El nuevo depósito central trasero de combustible es la clave del A321XLR. Es la característica que permitirá al jet volar desde Europa continental a los Estados Unidos ó Canadá sin mayores problemas.
El avión podría ser perfecto para la recuperación después de la crisis del coronavirus, si Airbus se mantiene en los plazos proyectados, a pesar de las dificultades que plantea la pandemia. El fabricante europeo comenzaría a construir la línea de montaje dedicada al avión el próximo junio de 2021, para que la línea de producción entre en funcionamiento para el verano boreal de 2022. El A321XLR podría ser justo lo que Airbus necesita tener en su portfolio, ya que el largo recorrido se recuperará lentamente.
Sin embargo, la cuestión de los altos costos de propiedad o arrendamiento persistirá, aunque un mercado aeronáutico en recesión podría ofrecer nuevas oportunidades para conseguir aviones a mejores precios.
Tampoco un fracaso rotundo
El modelo lowcost de largo radio era todo lo ruinoso que parecía y posiblemente las expectativas empresariales estuvieran sobredimensionadas, ya que ciertas rutas voladas por Norwegian con B787 eran rentables antes de la pandemia.
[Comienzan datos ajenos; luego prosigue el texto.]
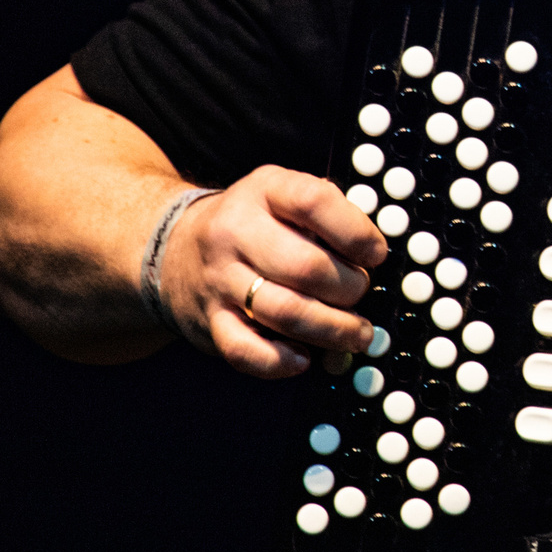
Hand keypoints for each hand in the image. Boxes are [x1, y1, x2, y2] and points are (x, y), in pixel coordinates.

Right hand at [159, 167, 386, 377]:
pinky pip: (246, 350)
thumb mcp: (285, 197)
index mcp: (266, 190)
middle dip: (350, 288)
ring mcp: (220, 279)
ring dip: (332, 330)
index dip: (355, 232)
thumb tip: (374, 260)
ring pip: (285, 312)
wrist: (176, 248)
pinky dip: (281, 361)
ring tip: (356, 333)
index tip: (375, 254)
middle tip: (361, 293)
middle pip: (306, 267)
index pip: (314, 202)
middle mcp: (236, 231)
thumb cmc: (254, 224)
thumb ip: (329, 216)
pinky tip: (304, 358)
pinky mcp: (210, 321)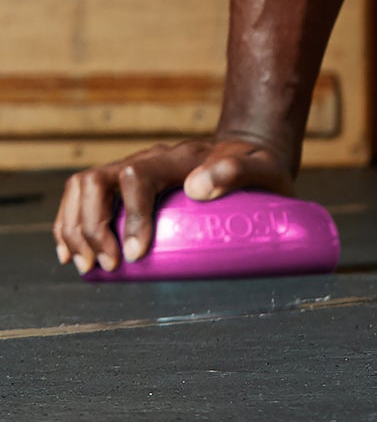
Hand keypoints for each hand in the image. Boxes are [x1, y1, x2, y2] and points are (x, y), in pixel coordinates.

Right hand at [52, 136, 294, 276]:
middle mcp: (149, 159)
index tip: (137, 255)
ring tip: (87, 265)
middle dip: (92, 228)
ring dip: (74, 228)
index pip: (137, 175)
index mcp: (179, 156)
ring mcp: (132, 170)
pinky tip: (72, 253)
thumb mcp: (261, 167)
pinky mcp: (123, 186)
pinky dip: (69, 225)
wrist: (249, 155)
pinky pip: (82, 198)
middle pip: (96, 181)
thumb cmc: (257, 167)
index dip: (131, 216)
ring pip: (81, 188)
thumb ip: (236, 171)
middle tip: (109, 265)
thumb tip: (197, 187)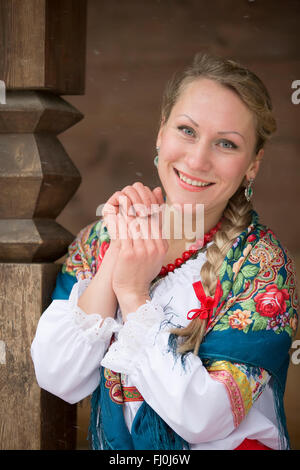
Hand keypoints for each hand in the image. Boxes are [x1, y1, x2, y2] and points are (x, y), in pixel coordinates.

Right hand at [102, 182, 163, 240]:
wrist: (127, 253)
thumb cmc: (143, 239)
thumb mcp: (154, 223)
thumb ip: (158, 208)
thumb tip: (158, 189)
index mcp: (140, 199)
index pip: (147, 190)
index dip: (153, 198)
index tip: (156, 209)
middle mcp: (129, 198)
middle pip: (139, 186)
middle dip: (146, 199)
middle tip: (149, 212)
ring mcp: (119, 201)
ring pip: (130, 189)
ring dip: (137, 200)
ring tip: (141, 214)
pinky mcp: (110, 206)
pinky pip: (119, 195)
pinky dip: (127, 202)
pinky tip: (131, 213)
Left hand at [110, 184, 167, 317]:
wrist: (133, 291)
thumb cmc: (142, 270)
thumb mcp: (155, 252)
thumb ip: (156, 232)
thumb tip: (158, 221)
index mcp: (162, 245)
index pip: (156, 218)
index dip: (147, 203)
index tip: (140, 194)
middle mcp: (154, 246)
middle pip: (146, 217)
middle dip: (137, 202)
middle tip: (129, 191)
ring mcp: (142, 250)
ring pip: (134, 222)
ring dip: (127, 207)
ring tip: (120, 198)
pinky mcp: (128, 254)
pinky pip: (122, 231)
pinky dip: (118, 219)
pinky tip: (113, 212)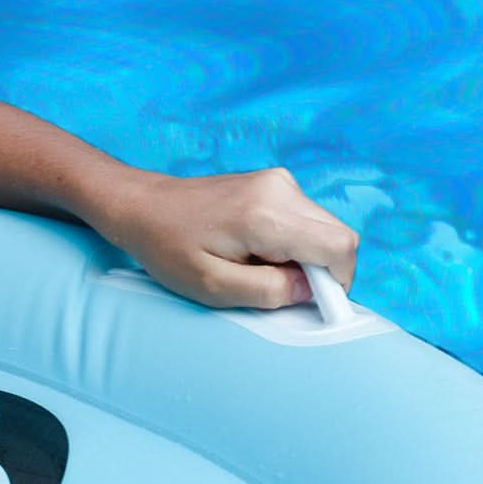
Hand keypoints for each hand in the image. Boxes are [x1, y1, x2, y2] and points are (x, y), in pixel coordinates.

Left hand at [89, 166, 360, 310]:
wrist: (143, 206)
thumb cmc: (169, 248)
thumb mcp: (214, 286)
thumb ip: (268, 291)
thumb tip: (311, 290)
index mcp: (267, 215)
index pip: (339, 246)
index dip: (338, 282)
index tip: (315, 303)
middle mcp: (280, 189)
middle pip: (338, 235)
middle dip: (320, 270)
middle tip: (280, 288)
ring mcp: (279, 181)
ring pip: (323, 228)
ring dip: (304, 256)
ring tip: (258, 266)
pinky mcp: (275, 183)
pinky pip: (305, 219)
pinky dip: (292, 242)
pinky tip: (256, 251)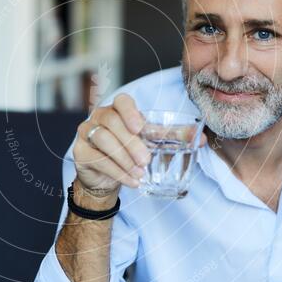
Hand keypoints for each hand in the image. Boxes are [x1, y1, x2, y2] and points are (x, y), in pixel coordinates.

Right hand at [73, 94, 207, 196]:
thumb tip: (201, 139)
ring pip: (102, 140)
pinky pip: (97, 160)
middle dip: (130, 142)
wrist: (107, 176)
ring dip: (123, 158)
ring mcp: (86, 134)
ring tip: (140, 173)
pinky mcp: (80, 152)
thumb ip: (172, 138)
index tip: (140, 127)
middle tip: (146, 159)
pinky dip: (117, 172)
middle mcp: (99, 118)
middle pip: (111, 122)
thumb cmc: (130, 151)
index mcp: (118, 110)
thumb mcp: (151, 142)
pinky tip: (132, 181)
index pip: (121, 101)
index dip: (129, 112)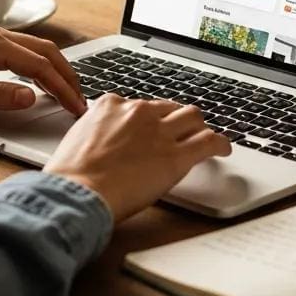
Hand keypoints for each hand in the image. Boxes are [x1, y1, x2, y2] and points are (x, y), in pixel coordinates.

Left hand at [0, 25, 85, 116]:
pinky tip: (46, 81)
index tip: (76, 108)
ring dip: (57, 70)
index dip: (62, 88)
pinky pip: (25, 52)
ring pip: (37, 50)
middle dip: (67, 76)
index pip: (39, 66)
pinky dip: (42, 66)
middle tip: (81, 102)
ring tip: (70, 93)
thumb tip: (32, 97)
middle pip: (45, 52)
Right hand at [44, 94, 231, 223]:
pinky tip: (224, 149)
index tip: (151, 128)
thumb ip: (96, 132)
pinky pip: (209, 142)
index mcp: (112, 104)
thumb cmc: (71, 175)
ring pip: (192, 116)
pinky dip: (220, 144)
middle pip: (169, 107)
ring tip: (203, 137)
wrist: (77, 190)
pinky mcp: (176, 155)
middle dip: (176, 118)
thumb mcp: (78, 139)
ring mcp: (159, 131)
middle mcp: (138, 111)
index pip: (139, 105)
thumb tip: (103, 141)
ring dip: (198, 126)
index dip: (148, 119)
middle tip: (180, 131)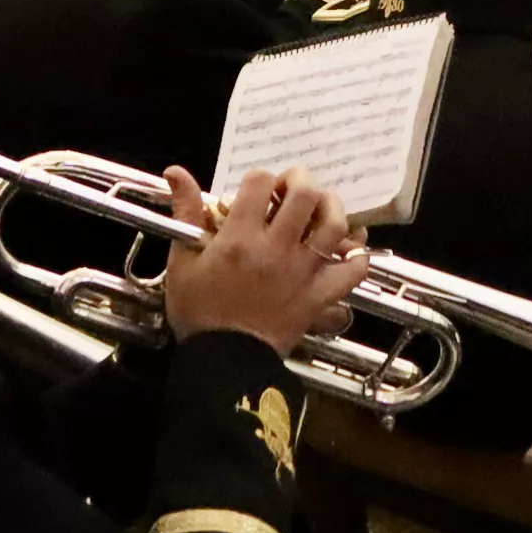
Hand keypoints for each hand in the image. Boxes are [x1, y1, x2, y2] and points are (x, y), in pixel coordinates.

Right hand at [158, 166, 373, 350]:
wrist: (223, 361)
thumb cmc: (199, 312)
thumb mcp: (182, 261)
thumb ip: (185, 213)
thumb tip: (174, 171)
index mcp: (239, 238)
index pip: (260, 183)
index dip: (260, 178)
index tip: (255, 190)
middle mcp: (275, 249)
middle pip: (304, 194)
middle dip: (300, 180)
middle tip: (292, 188)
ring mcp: (302, 272)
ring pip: (334, 225)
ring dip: (331, 208)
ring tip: (321, 208)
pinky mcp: (320, 295)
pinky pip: (352, 270)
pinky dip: (357, 255)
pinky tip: (347, 248)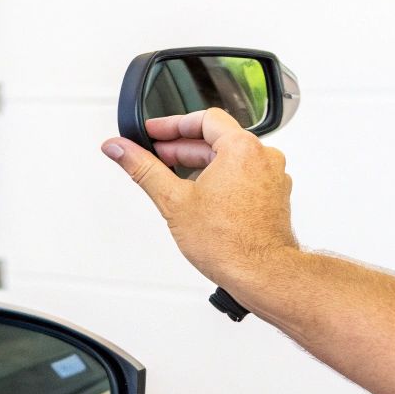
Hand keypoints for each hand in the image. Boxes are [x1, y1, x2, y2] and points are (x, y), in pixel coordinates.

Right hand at [102, 107, 298, 290]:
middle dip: (183, 147)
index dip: (172, 124)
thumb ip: (143, 168)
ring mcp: (272, 177)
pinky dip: (221, 179)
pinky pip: (244, 176)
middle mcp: (263, 157)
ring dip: (202, 164)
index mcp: (242, 148)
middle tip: (157, 155)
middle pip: (217, 139)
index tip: (154, 133)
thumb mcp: (174, 201)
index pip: (203, 119)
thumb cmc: (230, 243)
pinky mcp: (274, 196)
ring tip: (176, 179)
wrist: (261, 274)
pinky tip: (202, 197)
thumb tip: (120, 148)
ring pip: (231, 159)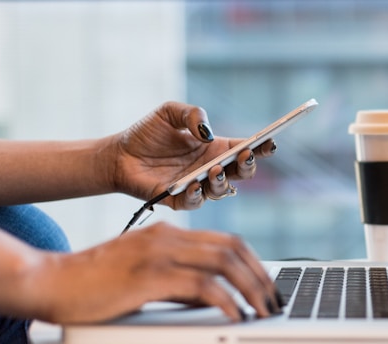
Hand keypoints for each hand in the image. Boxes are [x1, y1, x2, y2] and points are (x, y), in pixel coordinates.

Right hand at [28, 223, 280, 323]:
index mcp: (169, 233)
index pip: (227, 241)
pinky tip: (235, 315)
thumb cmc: (94, 284)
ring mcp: (159, 253)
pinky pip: (201, 285)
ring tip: (263, 311)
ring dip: (251, 288)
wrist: (49, 282)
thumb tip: (214, 298)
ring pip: (224, 263)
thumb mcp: (144, 275)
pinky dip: (226, 300)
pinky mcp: (149, 275)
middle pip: (233, 248)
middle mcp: (168, 237)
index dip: (254, 262)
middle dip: (261, 276)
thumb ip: (179, 281)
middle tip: (273, 301)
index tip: (267, 285)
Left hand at [108, 101, 276, 208]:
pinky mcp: (179, 200)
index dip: (261, 147)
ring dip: (223, 181)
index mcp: (215, 148)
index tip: (269, 142)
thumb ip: (192, 114)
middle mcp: (211, 169)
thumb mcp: (169, 112)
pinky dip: (197, 195)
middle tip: (244, 156)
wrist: (118, 155)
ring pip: (222, 191)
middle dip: (248, 166)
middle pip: (242, 173)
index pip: (245, 149)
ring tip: (215, 170)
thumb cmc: (146, 133)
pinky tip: (194, 184)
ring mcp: (197, 186)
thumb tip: (207, 133)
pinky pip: (195, 202)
Esas rutas fueron aquellas tradicionalmente maduras como Gatwick-JFK.
La canadiense WestJet también ha volado directamente a Gatwick desde que lanzó vuelos de larga distancia en 2016.
Por su parte, Level ha mantenido activas sus operaciones desde Barcelona con equipos A330, en la medida que las restricciones se lo han permitido.

En cuanto a la norteamericana JetBlue Airways, también estaría lista para continuar con ese modelo. La aerolínea anunció a principios de 2019 que planeaba volar en algún momento de 2021 a Londres desde JFK y Boston con A321LR (y A321XLR cuando estuviera disponible). Si bien en mayo de 2020 JetBlue anunció públicamente habría demoras en el lanzamiento de este negocio por la crisis del coronavirus, sigue interesada en unirse a la competición. Ahora la meta pareciera ser el tercer trimestre de 2021 para el inicio de la operación trasatlántica.
Fuentes consultadas:
JetBlue, ATW, Flightglobal, IATA, IAG, British Airways, Iberia, Level, y Norwegian.